» **DIRECTIONS FOR THIS TASK**
Copy the lines exactly as they appear, starting with the first line of the records and ending with the line that contains "right ankle: (161, 462)".

Records drawn from a dataset
···

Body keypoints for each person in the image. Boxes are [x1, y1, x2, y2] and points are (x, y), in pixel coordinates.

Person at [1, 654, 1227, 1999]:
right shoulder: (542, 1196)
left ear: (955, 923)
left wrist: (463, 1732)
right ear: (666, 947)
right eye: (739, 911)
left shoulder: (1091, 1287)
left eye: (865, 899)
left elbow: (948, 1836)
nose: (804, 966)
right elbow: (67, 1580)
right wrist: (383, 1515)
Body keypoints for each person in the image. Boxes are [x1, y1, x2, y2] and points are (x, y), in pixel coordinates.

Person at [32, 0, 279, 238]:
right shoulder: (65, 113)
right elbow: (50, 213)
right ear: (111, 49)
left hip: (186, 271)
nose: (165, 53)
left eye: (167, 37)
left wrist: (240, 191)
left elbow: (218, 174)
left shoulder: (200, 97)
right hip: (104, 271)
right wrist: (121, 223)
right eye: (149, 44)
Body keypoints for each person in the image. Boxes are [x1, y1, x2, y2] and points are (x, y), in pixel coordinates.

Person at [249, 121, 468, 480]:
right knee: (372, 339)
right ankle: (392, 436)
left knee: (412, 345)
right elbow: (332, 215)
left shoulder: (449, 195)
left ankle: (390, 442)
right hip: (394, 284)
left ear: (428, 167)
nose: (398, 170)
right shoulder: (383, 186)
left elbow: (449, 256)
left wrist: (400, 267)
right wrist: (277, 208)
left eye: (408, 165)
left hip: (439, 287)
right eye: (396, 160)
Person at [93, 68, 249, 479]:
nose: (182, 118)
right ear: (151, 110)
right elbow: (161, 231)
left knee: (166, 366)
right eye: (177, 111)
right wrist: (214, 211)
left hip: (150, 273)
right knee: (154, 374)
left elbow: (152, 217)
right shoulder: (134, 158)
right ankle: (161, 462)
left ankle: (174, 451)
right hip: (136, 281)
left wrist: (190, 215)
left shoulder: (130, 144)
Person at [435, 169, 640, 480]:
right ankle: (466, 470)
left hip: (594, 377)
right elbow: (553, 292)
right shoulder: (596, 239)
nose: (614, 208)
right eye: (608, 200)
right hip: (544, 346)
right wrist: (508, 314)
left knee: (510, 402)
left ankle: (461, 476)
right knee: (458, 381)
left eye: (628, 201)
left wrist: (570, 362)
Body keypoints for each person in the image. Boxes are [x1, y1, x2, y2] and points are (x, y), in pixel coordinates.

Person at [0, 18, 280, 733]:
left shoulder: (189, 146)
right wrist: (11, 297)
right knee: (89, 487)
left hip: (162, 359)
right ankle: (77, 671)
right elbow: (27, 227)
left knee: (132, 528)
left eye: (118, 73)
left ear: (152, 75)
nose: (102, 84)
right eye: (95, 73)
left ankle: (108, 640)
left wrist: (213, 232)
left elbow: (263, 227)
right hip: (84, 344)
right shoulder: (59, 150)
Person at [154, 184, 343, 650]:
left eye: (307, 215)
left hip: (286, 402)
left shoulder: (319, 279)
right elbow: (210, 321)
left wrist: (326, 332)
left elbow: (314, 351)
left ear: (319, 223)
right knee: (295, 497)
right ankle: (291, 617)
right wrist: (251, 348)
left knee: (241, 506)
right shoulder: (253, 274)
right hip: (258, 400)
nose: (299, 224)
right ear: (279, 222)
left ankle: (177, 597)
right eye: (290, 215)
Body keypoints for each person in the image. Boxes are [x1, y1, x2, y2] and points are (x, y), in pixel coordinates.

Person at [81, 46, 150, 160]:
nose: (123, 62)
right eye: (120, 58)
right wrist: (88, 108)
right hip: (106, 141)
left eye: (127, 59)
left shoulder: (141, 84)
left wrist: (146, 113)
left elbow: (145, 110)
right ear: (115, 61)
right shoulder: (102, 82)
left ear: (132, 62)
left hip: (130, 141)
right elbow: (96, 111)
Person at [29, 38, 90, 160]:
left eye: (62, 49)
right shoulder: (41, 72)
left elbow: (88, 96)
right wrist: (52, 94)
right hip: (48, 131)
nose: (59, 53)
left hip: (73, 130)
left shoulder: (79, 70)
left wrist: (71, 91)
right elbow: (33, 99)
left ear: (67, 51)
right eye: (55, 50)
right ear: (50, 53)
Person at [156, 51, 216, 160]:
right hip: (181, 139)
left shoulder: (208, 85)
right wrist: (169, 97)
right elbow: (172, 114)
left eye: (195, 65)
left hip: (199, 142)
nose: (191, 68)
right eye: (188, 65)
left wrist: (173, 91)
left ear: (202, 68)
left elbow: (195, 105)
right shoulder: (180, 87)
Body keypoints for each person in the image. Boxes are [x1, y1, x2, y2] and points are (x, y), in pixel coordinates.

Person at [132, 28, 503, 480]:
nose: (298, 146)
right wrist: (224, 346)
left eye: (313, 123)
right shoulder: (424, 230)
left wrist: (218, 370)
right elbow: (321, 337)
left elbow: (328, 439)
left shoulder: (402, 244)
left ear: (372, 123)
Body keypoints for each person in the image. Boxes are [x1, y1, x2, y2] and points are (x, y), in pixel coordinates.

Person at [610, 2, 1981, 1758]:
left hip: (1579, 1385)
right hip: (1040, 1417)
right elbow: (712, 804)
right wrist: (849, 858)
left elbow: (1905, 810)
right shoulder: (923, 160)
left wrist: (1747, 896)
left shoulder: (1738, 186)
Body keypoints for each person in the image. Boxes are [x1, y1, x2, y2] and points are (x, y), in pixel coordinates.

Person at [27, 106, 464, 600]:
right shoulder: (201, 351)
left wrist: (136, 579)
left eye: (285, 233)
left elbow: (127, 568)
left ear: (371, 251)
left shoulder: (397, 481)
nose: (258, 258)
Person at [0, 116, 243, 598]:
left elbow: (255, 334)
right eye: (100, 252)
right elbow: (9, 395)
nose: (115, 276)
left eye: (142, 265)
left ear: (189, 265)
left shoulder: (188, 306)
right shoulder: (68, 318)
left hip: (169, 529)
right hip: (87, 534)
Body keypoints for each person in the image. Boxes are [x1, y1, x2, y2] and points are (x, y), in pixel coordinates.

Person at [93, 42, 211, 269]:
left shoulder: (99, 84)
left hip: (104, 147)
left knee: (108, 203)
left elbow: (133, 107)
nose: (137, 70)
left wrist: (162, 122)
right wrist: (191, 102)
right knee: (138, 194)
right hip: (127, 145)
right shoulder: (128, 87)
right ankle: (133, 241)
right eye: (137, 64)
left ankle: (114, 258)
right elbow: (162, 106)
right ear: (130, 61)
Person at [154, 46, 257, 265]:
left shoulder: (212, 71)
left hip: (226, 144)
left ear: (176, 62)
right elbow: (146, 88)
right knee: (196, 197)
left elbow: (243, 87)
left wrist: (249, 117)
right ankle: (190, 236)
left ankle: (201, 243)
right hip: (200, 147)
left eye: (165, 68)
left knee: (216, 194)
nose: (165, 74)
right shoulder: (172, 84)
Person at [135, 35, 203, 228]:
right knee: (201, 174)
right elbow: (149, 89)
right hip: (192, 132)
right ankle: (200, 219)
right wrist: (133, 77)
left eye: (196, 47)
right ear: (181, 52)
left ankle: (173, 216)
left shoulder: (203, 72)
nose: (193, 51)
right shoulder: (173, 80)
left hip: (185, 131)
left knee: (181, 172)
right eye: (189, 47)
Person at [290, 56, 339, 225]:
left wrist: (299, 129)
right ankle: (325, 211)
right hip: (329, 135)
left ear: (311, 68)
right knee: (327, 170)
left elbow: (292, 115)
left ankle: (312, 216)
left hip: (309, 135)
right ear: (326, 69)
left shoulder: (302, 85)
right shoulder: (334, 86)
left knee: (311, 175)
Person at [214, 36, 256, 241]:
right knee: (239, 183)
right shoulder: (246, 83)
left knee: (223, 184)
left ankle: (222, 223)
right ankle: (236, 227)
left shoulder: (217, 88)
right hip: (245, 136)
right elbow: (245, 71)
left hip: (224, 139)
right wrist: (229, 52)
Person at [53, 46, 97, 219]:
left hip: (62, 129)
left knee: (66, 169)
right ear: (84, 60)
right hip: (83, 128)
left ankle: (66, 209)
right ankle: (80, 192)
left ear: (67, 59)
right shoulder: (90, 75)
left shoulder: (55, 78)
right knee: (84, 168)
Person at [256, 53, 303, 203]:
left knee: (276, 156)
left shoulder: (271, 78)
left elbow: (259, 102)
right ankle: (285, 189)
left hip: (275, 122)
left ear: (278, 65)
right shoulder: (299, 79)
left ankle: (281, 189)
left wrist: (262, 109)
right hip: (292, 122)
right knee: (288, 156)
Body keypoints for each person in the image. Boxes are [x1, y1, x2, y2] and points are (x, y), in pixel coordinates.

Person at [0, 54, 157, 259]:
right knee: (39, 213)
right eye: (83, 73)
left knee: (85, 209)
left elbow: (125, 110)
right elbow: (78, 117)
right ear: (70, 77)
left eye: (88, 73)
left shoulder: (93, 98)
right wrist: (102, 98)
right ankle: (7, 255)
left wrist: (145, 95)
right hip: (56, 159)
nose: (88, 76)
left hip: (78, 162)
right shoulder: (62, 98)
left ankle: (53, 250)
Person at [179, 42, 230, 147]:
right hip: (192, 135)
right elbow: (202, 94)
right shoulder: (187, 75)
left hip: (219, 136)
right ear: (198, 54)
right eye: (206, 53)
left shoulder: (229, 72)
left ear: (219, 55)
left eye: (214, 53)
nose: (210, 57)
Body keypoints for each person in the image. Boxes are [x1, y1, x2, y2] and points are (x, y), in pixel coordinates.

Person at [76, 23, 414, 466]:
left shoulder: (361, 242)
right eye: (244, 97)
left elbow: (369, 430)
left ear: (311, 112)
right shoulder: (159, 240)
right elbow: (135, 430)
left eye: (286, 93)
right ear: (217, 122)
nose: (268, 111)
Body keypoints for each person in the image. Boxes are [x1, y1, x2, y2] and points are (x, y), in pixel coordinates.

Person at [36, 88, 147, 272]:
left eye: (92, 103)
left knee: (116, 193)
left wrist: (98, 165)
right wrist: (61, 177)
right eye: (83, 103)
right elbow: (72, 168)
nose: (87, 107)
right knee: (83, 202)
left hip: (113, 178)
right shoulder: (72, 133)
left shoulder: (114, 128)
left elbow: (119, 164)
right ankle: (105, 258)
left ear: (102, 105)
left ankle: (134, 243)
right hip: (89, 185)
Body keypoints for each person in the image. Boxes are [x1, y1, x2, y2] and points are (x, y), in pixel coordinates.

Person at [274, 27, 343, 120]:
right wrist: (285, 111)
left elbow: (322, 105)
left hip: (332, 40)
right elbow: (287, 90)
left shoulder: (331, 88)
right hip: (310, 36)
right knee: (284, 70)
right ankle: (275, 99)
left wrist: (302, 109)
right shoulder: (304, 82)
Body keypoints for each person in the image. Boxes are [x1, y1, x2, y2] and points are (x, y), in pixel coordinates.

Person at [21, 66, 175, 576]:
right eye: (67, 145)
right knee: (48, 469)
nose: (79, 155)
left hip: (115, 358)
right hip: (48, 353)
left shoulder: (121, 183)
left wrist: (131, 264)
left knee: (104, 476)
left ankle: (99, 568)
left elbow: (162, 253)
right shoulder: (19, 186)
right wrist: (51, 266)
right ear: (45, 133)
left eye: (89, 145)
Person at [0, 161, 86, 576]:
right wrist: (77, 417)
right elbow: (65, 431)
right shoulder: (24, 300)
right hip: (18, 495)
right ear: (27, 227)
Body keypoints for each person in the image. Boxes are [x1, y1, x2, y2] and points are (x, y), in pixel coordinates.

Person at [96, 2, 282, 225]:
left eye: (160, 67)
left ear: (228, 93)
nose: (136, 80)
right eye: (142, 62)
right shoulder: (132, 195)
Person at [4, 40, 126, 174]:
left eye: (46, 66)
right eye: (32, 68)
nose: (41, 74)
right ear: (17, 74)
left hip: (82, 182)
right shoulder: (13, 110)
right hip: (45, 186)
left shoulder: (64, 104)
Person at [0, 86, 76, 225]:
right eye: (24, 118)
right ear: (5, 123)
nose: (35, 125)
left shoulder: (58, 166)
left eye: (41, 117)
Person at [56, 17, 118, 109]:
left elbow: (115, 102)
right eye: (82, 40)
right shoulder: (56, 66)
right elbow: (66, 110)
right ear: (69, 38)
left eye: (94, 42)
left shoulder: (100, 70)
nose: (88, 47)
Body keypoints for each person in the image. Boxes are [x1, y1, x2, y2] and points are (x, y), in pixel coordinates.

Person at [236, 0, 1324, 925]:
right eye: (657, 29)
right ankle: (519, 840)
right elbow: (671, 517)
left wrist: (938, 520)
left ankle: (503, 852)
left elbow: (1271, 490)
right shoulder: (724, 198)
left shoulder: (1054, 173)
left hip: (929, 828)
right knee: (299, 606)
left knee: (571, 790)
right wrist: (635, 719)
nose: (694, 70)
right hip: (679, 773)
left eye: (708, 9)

···

» **COMPLETED EXERCISE**
Body keypoints for each person in the image. Boxes are [x1, y1, x2, y2] and points are (x, y), in pixel coordinates.

Person at [1, 654, 1227, 1999]:
right shoulder: (542, 1196)
left ear: (955, 923)
left wrist: (463, 1732)
right ear: (666, 947)
right eye: (739, 911)
left shoulder: (1091, 1287)
left eye: (865, 899)
left elbow: (948, 1836)
nose: (804, 966)
right elbow: (67, 1580)
right wrist: (383, 1515)
Body keypoints for each person in the image. Boxes are [x1, y1, x2, y2] and points are (x, y), in pixel coordinates.

Person at [32, 0, 279, 238]:
right shoulder: (65, 113)
right elbow: (50, 213)
right ear: (111, 49)
left hip: (186, 271)
nose: (165, 53)
left eye: (167, 37)
left wrist: (240, 191)
left elbow: (218, 174)
left shoulder: (200, 97)
right hip: (104, 271)
right wrist: (121, 223)
right eye: (149, 44)
Body keypoints for each person in the image. Boxes are [x1, y1, x2, y2] and points are (x, y), in pixel coordinates.

Person at [249, 121, 468, 480]:
right knee: (372, 339)
right ankle: (392, 436)
left knee: (412, 345)
right elbow: (332, 215)
left shoulder: (449, 195)
left ankle: (390, 442)
right hip: (394, 284)
left ear: (428, 167)
nose: (398, 170)
right shoulder: (383, 186)
left elbow: (449, 256)
left wrist: (400, 267)
right wrist: (277, 208)
left eye: (408, 165)
left hip: (439, 287)
right eye: (396, 160)
Person at [93, 68, 249, 479]:
nose: (182, 118)
right ear: (151, 110)
right elbow: (161, 231)
left knee: (166, 366)
right eye: (177, 111)
right wrist: (214, 211)
left hip: (150, 273)
right knee: (154, 374)
left elbow: (152, 217)
right shoulder: (134, 158)
right ankle: (161, 462)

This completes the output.